Required action:
The word to find is "messages". Copy each line of the material that contains it.

########################################

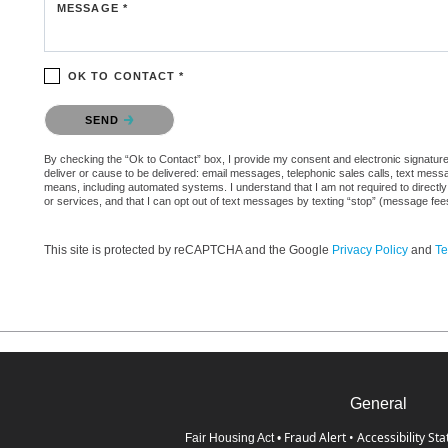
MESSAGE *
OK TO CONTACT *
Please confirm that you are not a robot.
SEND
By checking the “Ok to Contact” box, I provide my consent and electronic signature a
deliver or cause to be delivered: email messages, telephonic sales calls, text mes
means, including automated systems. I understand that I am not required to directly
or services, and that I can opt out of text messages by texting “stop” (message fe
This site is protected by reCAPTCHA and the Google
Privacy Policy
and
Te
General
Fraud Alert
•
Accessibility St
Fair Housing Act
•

########################################

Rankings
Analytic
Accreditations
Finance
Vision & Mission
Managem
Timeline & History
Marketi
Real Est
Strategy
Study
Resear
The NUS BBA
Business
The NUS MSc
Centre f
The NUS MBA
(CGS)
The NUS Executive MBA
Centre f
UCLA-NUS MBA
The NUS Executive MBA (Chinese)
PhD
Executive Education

########################################

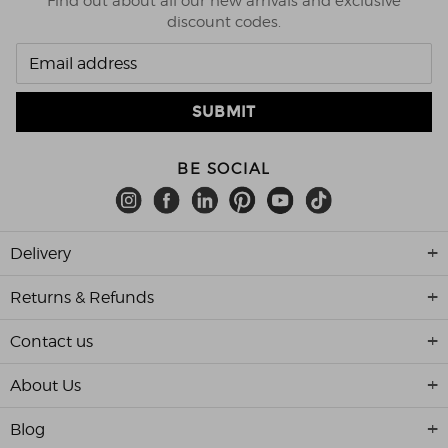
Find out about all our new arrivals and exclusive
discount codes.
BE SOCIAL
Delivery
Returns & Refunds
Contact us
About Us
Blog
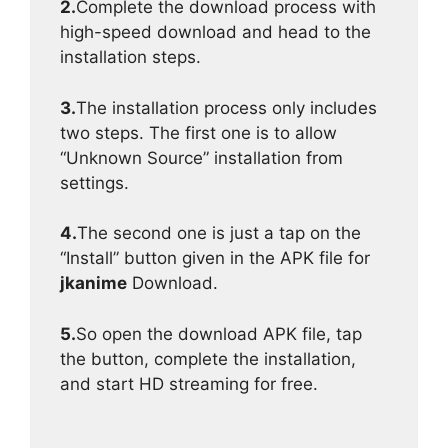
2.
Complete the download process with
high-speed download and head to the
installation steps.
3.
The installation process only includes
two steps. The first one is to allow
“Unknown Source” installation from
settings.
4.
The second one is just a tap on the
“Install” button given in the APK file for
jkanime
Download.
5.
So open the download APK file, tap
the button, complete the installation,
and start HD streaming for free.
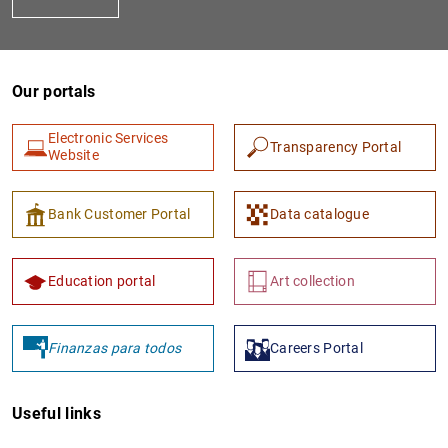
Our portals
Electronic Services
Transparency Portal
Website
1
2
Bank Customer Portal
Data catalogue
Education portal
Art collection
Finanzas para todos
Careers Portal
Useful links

########################################

Response area:
deliver or cause to be delivered: email messages, telephonic sales calls, text mes
or services, and that I can opt out of text messages by texting “stop” (message fe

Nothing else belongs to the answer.